> **Excerpt to read**:

Are Fiction Writers Schizophrenics?

Writing takes discipline, focus, energy, and empathy for our characters. That’s why I write in the morning before my mind sidetracks to real problems and outside distractions. A rested mind opens the doorway to my fictional world. We must create doorways in and out of our fictional minds.

But here’s the catch, the doorways must revolve.

Yesterday, I wrote a scene containing a climactic, heated argument between two characters. I pounded the keyboard with vigor! But today I need to patch things up between them—as humbling and draining for me as if it’s happening in real life. Not so fun. If the argument was real, a family member could have listened, supported, or at least consoled me. Or I could have had a good bawl—something to release those pent-up emotions.

Who understands what it’s like to simultaneously juggle the real and alternate worlds? And I’m not even talking to-do lists, just mindset. We enter an imaginary world and leave it carrying baggage—real emotions. This is why writers need interaction with other writers.

We are the only ones who GET IT.

In my last novel, my preacher hero got the hives twice because I used allergies to create a bond with his heroine. While I enjoyed writing these humorous scenes, I got the hives for an entire week, even longer than it took to write the scenes. It was awful. Every time I quit taking Benadryl, I broke out in welts. Besides scratching, I started to fret about mind-power and what might happen next. Hubby thought it was hilarious.

Poor guy. He doesn’t think it’s so funny when he has to bear the brunt of my emotional writing baggage. Depending upon a day’s creation, I can do the garbanzo dance or crawl into a hole. Sometimes I’m so drained, I even feel antisocial on Bunco night. Hubby dreads my deadlines as much as I do.

> **Records**:

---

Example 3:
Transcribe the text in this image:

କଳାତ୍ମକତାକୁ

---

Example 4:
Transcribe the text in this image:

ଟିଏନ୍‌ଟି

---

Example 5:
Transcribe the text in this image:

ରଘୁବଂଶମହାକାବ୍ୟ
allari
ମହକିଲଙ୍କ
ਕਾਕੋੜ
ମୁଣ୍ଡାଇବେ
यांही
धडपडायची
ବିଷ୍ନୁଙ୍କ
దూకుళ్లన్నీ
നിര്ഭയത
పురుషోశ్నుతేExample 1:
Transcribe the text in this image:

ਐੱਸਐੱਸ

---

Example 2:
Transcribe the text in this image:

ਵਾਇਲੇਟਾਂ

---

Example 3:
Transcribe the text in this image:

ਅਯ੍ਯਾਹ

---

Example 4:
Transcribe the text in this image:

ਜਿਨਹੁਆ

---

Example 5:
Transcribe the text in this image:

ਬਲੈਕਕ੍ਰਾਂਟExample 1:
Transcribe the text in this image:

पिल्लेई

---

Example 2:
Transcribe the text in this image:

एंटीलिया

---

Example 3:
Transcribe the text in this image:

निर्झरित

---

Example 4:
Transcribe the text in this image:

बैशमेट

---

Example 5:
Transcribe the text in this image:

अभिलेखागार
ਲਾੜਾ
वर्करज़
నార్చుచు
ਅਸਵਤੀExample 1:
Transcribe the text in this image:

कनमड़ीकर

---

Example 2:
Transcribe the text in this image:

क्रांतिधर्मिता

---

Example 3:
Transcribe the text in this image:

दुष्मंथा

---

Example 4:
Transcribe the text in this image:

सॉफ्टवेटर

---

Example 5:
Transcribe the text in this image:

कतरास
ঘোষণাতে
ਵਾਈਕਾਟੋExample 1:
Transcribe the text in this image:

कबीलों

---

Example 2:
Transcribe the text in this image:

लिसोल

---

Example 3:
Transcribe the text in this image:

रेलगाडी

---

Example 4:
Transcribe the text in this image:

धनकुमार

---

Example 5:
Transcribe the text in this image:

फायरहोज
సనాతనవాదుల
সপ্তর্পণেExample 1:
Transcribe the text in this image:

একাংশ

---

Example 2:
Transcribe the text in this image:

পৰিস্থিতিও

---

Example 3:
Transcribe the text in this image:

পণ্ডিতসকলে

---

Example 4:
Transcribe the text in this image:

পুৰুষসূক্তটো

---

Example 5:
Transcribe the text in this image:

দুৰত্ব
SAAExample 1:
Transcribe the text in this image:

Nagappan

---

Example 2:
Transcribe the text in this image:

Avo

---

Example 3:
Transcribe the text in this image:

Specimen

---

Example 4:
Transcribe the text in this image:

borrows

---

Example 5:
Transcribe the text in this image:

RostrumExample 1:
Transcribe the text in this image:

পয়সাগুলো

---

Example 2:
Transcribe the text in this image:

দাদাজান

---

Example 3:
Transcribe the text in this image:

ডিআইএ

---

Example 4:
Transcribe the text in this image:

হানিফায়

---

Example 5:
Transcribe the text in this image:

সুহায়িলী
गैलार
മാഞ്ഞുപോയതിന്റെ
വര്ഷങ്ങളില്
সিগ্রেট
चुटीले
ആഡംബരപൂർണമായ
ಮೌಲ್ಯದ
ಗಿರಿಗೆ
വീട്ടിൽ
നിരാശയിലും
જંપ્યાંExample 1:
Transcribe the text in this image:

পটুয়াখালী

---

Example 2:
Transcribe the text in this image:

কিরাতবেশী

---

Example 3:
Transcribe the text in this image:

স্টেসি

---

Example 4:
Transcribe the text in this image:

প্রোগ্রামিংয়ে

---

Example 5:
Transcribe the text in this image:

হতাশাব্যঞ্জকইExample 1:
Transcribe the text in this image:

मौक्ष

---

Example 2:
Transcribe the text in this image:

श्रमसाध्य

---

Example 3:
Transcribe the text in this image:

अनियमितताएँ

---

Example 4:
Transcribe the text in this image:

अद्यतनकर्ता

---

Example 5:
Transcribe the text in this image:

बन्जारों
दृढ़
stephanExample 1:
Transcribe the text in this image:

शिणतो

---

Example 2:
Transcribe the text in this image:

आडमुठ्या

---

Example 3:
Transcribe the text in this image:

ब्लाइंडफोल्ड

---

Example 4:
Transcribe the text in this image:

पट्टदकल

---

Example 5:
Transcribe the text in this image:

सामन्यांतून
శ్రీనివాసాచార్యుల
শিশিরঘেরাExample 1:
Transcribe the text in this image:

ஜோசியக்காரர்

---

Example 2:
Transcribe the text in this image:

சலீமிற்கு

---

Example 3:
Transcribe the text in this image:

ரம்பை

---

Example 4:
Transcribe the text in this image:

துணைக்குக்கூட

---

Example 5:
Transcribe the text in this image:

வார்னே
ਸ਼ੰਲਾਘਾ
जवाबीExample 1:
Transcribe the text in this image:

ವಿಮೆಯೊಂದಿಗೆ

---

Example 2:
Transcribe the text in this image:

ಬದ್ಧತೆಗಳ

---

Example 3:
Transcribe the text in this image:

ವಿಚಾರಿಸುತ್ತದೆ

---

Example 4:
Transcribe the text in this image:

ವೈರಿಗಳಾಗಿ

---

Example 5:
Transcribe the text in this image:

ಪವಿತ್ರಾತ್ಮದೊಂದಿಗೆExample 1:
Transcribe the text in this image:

> **Short problem 1**:
According to the post about fiction writers, for how long did the author have hives?
> **Short problem 2**:
Write out the part of the post about fiction writers that begins at the words "Yesterday, I wrote" and stops after "who GET IT.".

> **Correct output 1**:
An entire week.

> **Correct output 2**:
Yesterday, I wrote a scene containing a climactic, heated argument between two characters. I pounded the keyboard with vigor! But today I need to patch things up between them—as humbling and draining for me as if it’s happening in real life. Not so fun. If the argument was real, a family member could have listened, supported, or at least consoled me. Or I could have had a good bawl—something to release those pent-up emotions.

Who understands what it’s like to simultaneously juggle the real and alternate worlds? And I’m not even talking to-do lists, just mindset. We enter an imaginary world and leave it carrying baggage—real emotions. This is why writers need interaction with other writers.

We are the only ones who GET IT.